::: Materials provided :::
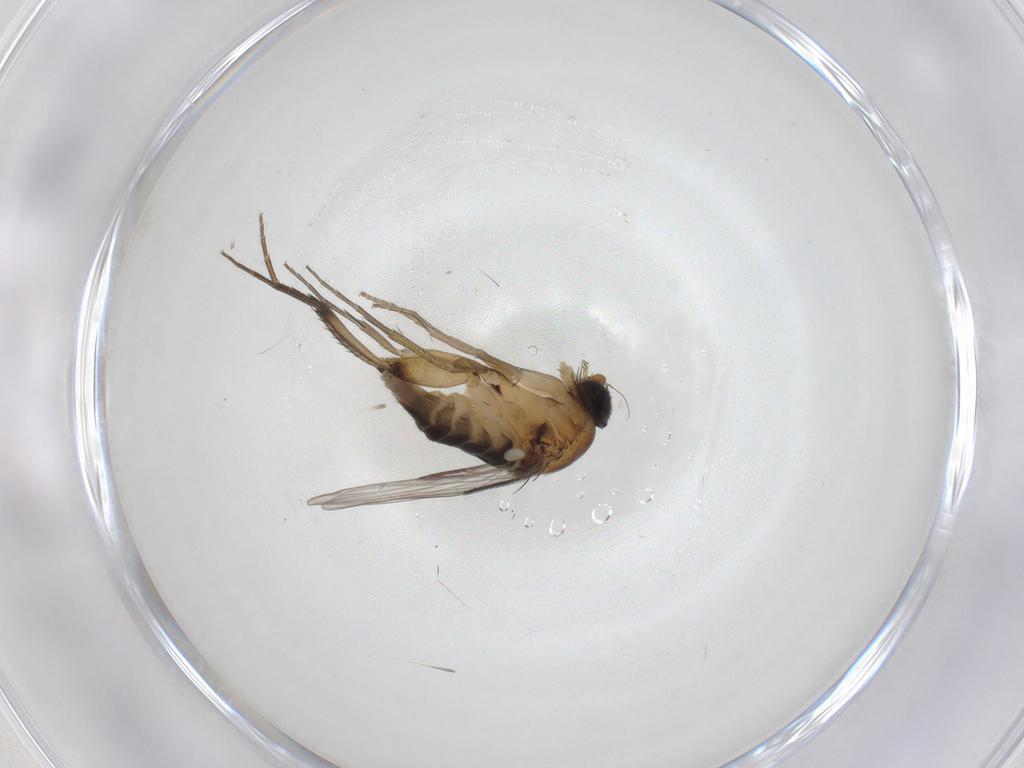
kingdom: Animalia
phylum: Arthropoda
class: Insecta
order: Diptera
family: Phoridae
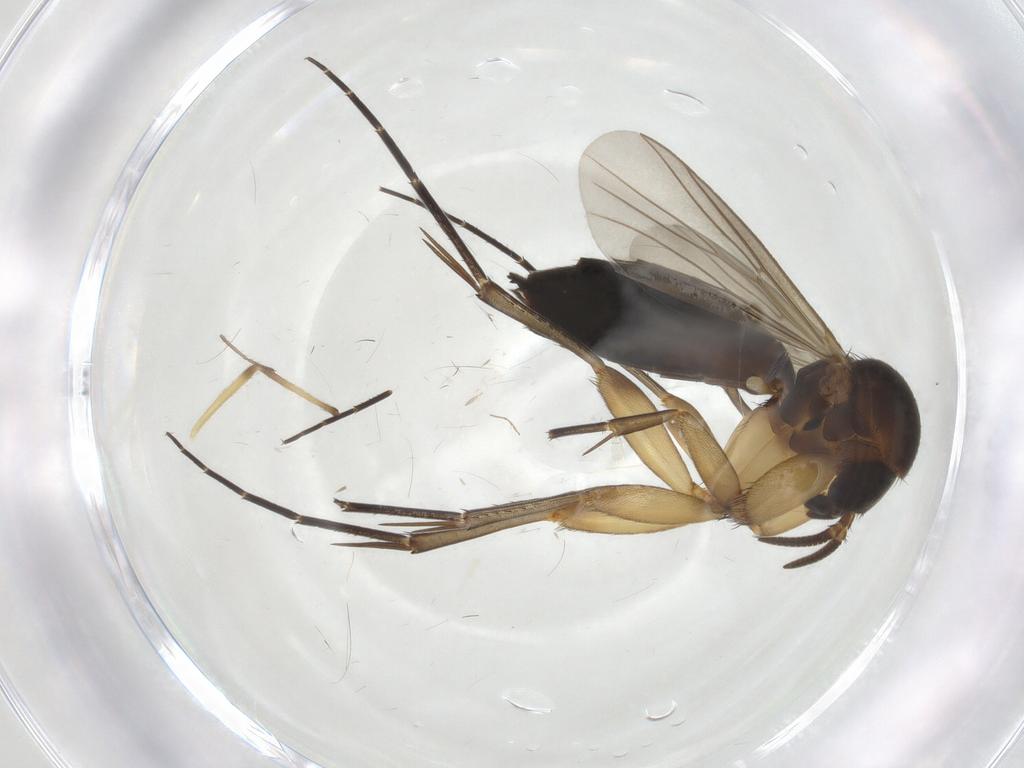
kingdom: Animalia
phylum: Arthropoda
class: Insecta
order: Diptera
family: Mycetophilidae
:::
The request: From each item above, copy every line from kingdom through family word for word, and leave the pictures out of your answer.

Correct response:
kingdom: Animalia
phylum: Arthropoda
class: Insecta
order: Diptera
family: Phoridae
kingdom: Animalia
phylum: Arthropoda
class: Insecta
order: Diptera
family: Mycetophilidae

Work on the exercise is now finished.